I tell you, if you'd just spend a little time in PhotoShop and 
straighten up that tower thingy, you'd have one fine foto there ;-)

Ric Carter
Garner, NC



On Apr 25, 2005, at 4:14 PM, lug-request@leica-users.org wrote:

> Date: Mon, 25 Apr 2005 08:59:58 -0700
> From: Henning Wulff <henningw@archiphoto.com>
> Subject: Re: [Leica] [MUGers] Pisa at 7AM/ Recent Steam
> To: Leica Users Group <lug@leica-users.org>, MUG
>       <MUGers@yahoogroups.com>,       cvug <cvug@cameraquest.org>
> Message-ID: <p0621022bbe92bfe06ca2@[10.4.1.193]>
> Content-Type: text/plain; charset="us-ascii" ; format="flowed"
>
> At 1:34 AM +0200 4/25/05, Douglas Sharp wrote:
>> Hello all,
>>
>> Some early morning shots of Pisa, Italy. Leica M6 + Voigtlaender 15mm.
>> Please don't point out the "verticals" (grin).
>> http://gallery.leica-users.org/New-Old-Pictures/Image3_4_edited_2
>> (Palazzo in the shade)
>> http://gallery.leica-users.org/New-Old-Pictures/Image4_1_edited_2
>> (The famous tower)
>> http://gallery.leica-users.org/New-Old-Pictures/Image3_3_edited_2
>> (Early bird and the tower)
>> http://gallery.leica-users.org/New-Old-Pictures/Image1_8_edited_2  
>> (Basilica)
>> http://gallery.leica-users.org/New-Old-Pictures/Image1_7_edited_2
>> (Tower and Basilica)

> Recorded information
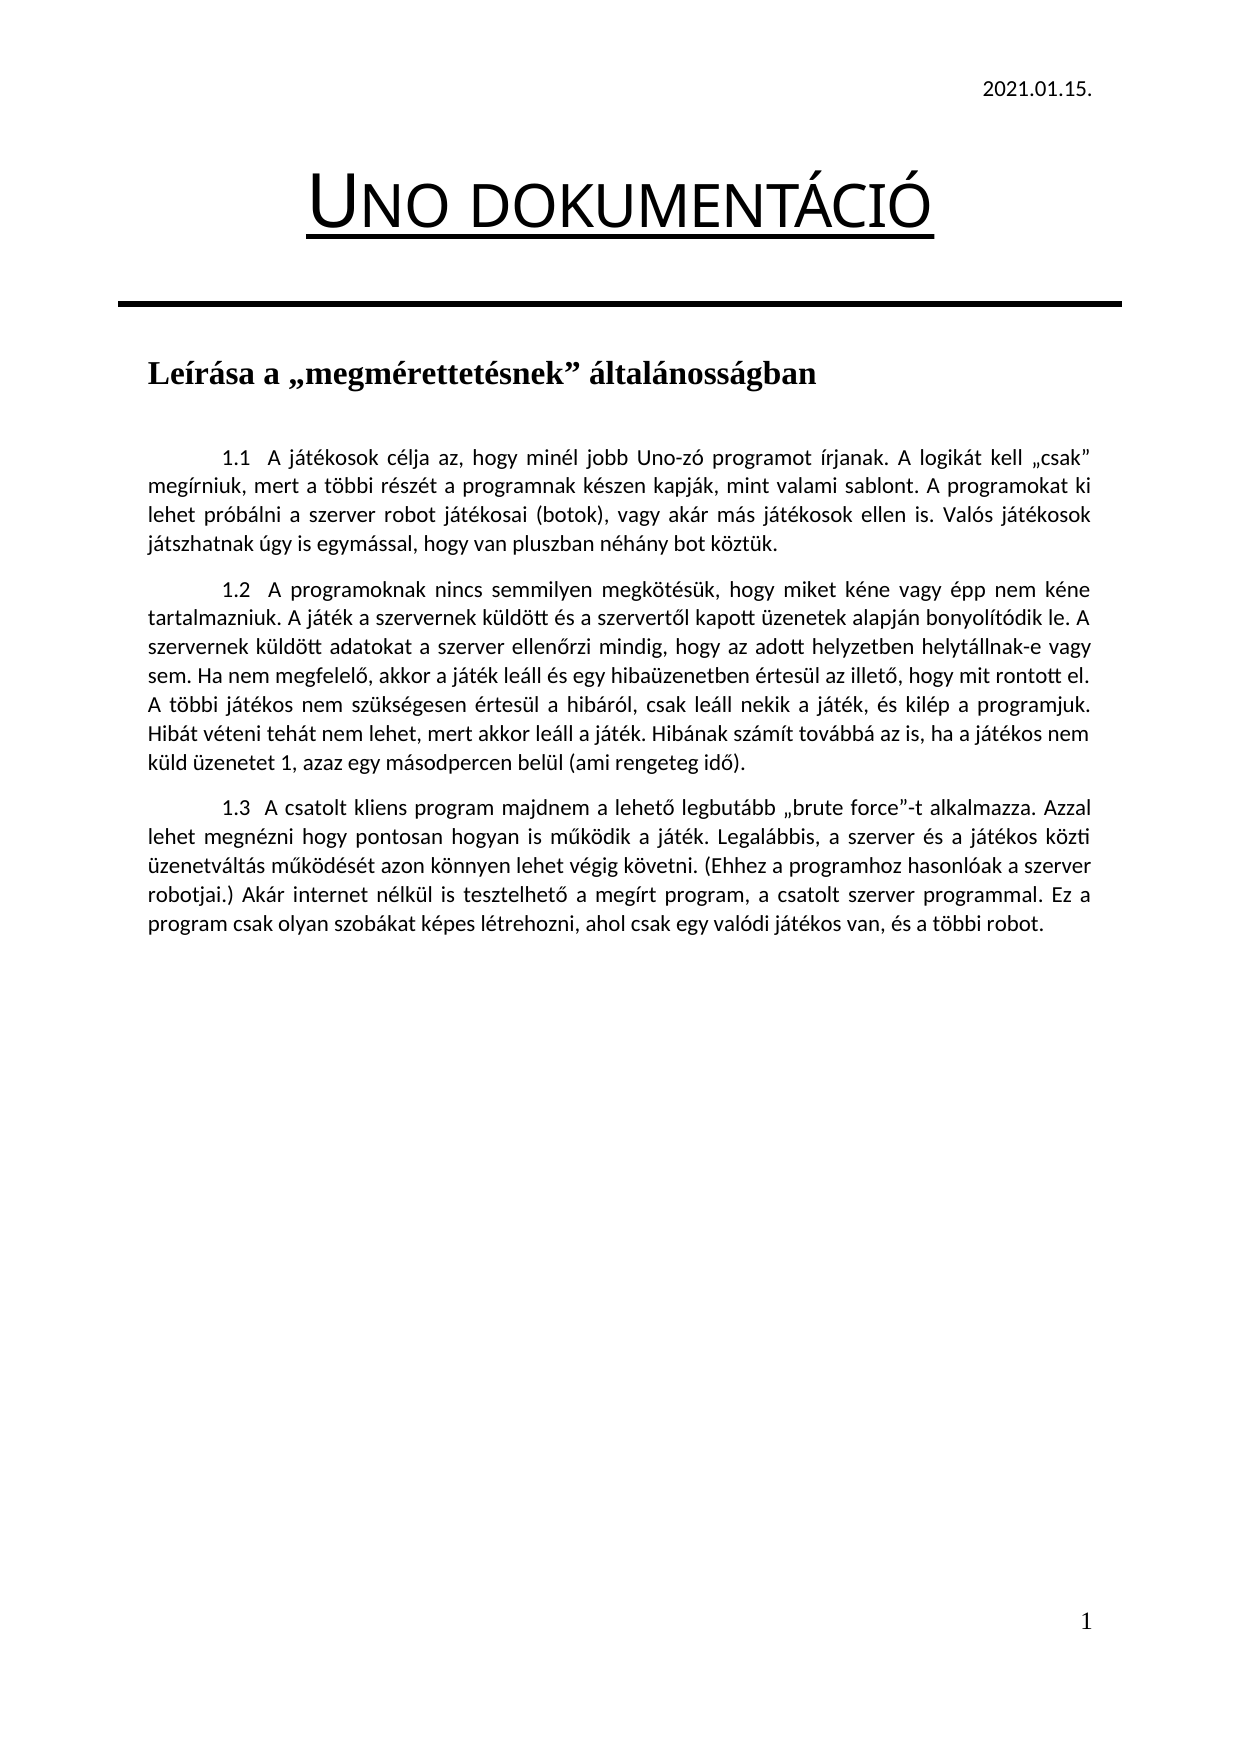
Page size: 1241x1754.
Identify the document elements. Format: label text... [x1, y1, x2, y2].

text 1.2 A programoknak nincs semmilyen megkötésük, hogy miket kéne vagy épp nem kéne tartalmazniuk. A játék a szervernek küldött és a szervertől kapott üzenetek alapján bonyolítódik le. A szervernek küldött adatokat a szerver ellenőrzi mindig, hogy az adott helyzetben helytállnak-e vagy sem. Ha nem megfelelő, akkor a játék leáll és egy hibaüzenetben értesül az illető, hogy mit rontott el. A többi játékos nem szükségesen értesül a hibáról, csak leáll nekik a játék, és kilép a programjuk. Hibát véteni tehát nem lehet, mert akkor leáll a játék. Hibának számít továbbá az is, ha a játékos nem küld üzenetet 1, azaz egy másodpercen belül (ami rengeteg idő). [148, 575, 1093, 776]
text 1.1 A játékosok célja az, hogy minél jobb Uno-zó programot írjanak. A logikát kell „csak” megírniuk, mert a többi részét a programnak készen kapják, mint valami sablont. A programokat ki lehet próbálni a szerver robot játékosai (botok), vagy akár más játékosok ellen is. Valós játékosok játszhatnak úgy is egymással, hogy van pluszban néhány bot köztük. [148, 443, 1093, 557]
text 1.3 A csatolt kliens program majdnem a lehető legbutább „brute force”-t alkalmazza. Azzal lehet megnézni hogy pontosan hogyan is működik a játék. Legalábbis, a szerver és a játékos közti üzenetváltás működését azon könnyen lehet végig követni. (Ehhez a programhoz hasonlóak a szerver robotjai.) Akár internet nélkül is tesztelhető a megírt program, a csatolt szerver programmal. Ez a program csak olyan szobákat képes létrehozni, ahol csak egy valódi játékos van, és a többi robot. [148, 793, 1093, 937]
text Leírása a „megmérettetésnek” általánosságban [148, 353, 1093, 392]
text Uno dokumentáció [148, 148, 1093, 250]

> Exercises
1. Decide whether each statement below agrees with the Pisa email thread. For each, answer yes or no and quote the deciding words from the thread. (a) Douglas Sharp's shots of Pisa were taken with a Leica M6 and a Voigtlaender 15mm. (b) Henning Wulff's message is dated Apr 25, 2005, at 4:14 PM. (c) Sharp describes his shots as taken in the late evening.
2. Resume the email thread about Douglas Sharp's Pisa shots, starting right after its last line.

> Outputs for the tasks
1.
(a) Yes: "Leica M6 + Voigtlaender 15mm."
(b) No: "Date: Mon, 25 Apr 2005 08:59:58 -0700"
(c) No: "Some early morning shots of Pisa, Italy."

2.
>
> Hi Douglas,
>
> It's interesting to see Pisa, but there are some disturbing things
> about the pictures:
>
> First, Pisa is definitely a place where you have to make sure your
> horizon is straight and level, because that is what your pictures of
> the tower reference to.
>
> Secondly, when you correct for verticals (ie, reducing keystoning
> when your film plane is not parallel with the subject) make _very_
> sure you don't overcorrect. When shooting architectural subjects with
> a shift lens or with a view camera, the basic rule is that you can
> correct up to having parallel verticals, but never overcorrect. With
> strong correction, it looks best if you back off a bit and leave a
> slight bit of keystoning.
>
> Only Image1_8_edited_2 doesn't show either of these problems. A way
> that you can tell if you've over corrected is if the top of the tower
> is wider on the picture than the bottom, if both are in fact the same
> width.
>
> If you've used a lens like the 12 or 15, and have just cropped the
> photos to get these pictures, then you aimed the camera below the
> horizon. That will produce the same effect.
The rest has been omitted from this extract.